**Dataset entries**
● ● ●
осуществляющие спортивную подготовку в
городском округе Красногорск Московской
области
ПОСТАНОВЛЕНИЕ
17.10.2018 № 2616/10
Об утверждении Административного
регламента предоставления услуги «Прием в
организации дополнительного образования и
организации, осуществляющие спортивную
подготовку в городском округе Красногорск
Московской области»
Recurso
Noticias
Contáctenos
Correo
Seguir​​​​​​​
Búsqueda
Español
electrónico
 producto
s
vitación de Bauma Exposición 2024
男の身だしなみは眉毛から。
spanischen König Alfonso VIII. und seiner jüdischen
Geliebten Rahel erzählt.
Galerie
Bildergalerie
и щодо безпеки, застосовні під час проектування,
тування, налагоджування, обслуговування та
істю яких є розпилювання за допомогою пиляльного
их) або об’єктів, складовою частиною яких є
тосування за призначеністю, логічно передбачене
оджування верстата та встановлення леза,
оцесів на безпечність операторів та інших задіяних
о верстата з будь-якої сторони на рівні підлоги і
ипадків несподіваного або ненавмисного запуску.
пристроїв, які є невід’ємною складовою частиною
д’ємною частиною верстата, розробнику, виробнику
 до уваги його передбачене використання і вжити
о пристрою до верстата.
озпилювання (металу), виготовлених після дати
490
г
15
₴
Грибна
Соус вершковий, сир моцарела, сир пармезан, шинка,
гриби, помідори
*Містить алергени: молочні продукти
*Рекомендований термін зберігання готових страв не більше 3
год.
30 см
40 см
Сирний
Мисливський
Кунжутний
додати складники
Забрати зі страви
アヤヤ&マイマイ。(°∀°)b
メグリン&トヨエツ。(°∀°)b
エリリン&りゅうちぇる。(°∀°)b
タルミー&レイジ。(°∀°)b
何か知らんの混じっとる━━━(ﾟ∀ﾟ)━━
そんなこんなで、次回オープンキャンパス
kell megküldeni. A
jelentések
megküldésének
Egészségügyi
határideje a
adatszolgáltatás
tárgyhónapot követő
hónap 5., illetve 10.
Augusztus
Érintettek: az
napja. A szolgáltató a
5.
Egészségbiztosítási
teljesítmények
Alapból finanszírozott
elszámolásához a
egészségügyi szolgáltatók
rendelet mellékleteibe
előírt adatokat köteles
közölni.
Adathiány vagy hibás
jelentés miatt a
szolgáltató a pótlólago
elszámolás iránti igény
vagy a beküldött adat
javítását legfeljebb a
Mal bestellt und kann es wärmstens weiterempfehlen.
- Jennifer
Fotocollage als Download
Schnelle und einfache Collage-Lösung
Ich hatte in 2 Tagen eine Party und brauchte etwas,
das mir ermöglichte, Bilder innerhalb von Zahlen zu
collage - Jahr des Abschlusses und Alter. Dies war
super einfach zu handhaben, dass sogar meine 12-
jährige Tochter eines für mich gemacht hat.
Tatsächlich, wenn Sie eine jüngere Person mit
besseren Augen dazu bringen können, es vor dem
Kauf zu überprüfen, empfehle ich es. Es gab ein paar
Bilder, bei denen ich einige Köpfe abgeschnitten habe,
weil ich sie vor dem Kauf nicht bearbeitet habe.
● ● ●
All records must be repeated exactly, with none skipped.

осуществляющие спортивную подготовку в
городском округе Красногорск Московской
области
ПОСТАНОВЛЕНИЕ
17.10.2018 № 2616/10
Об утверждении Административного
регламента предоставления услуги «Прием в
организации дополнительного образования и
организации, осуществляющие спортивную
подготовку в городском округе Красногорск
Московской области»
Recurso
Noticias
Contáctenos
Correo
Seguir​​​​​​​
Búsqueda
Español
electrónico
 producto
s
vitación de Bauma Exposición 2024
男の身だしなみは眉毛から。
spanischen König Alfonso VIII. und seiner jüdischen
Geliebten Rahel erzählt.
Galerie
Bildergalerie
и щодо безпеки, застосовні під час проектування,
тування, налагоджування, обслуговування та
істю яких є розпилювання за допомогою пиляльного
их) або об’єктів, складовою частиною яких є
тосування за призначеністю, логічно передбачене
оджування верстата та встановлення леза,
оцесів на безпечність операторів та інших задіяних
о верстата з будь-якої сторони на рівні підлоги і
ипадків несподіваного або ненавмисного запуску.
пристроїв, які є невід’ємною складовою частиною
д’ємною частиною верстата, розробнику, виробнику
 до уваги його передбачене використання і вжити
о пристрою до верстата.
озпилювання (металу), виготовлених після дати
490
г
15
₴
Грибна
Соус вершковий, сир моцарела, сир пармезан, шинка,
гриби, помідори
*Містить алергени: молочні продукти
*Рекомендований термін зберігання готових страв не більше 3
год.
30 см
40 см
Сирний
Мисливський
Кунжутний
додати складники
Забрати зі страви
アヤヤ&マイマイ。(°∀°)b
メグリン&トヨエツ。(°∀°)b
エリリン&りゅうちぇる。(°∀°)b
タルミー&レイジ。(°∀°)b
何か知らんの混じっとる━━━(ﾟ∀ﾟ)━━
そんなこんなで、次回オープンキャンパス
kell megküldeni. A
jelentések
megküldésének
Egészségügyi
határideje a
adatszolgáltatás
tárgyhónapot követő
hónap 5., illetve 10.
Augusztus
Érintettek: az
napja. A szolgáltató a
5.
Egészségbiztosítási
teljesítmények
Alapból finanszírozott
elszámolásához a
egészségügyi szolgáltatók
rendelet mellékleteibe
előírt adatokat köteles
közölni.
Adathiány vagy hibás
jelentés miatt a
szolgáltató a pótlólago
elszámolás iránti igény
vagy a beküldött adat
javítását legfeljebb a
Mal bestellt und kann es wärmstens weiterempfehlen.
- Jennifer
Fotocollage als Download
Schnelle und einfache Collage-Lösung
Ich hatte in 2 Tagen eine Party und brauchte etwas,
das mir ermöglichte, Bilder innerhalb von Zahlen zu
collage - Jahr des Abschlusses und Alter. Dies war
super einfach zu handhaben, dass sogar meine 12-
jährige Tochter eines für mich gemacht hat.
Tatsächlich, wenn Sie eine jüngere Person mit
besseren Augen dazu bringen können, es vor dem
Kauf zu überprüfen, empfehle ich es. Es gab ein paar
Bilder, bei denen ich einige Köpfe abgeschnitten habe,
weil ich sie vor dem Kauf nicht bearbeitet habe.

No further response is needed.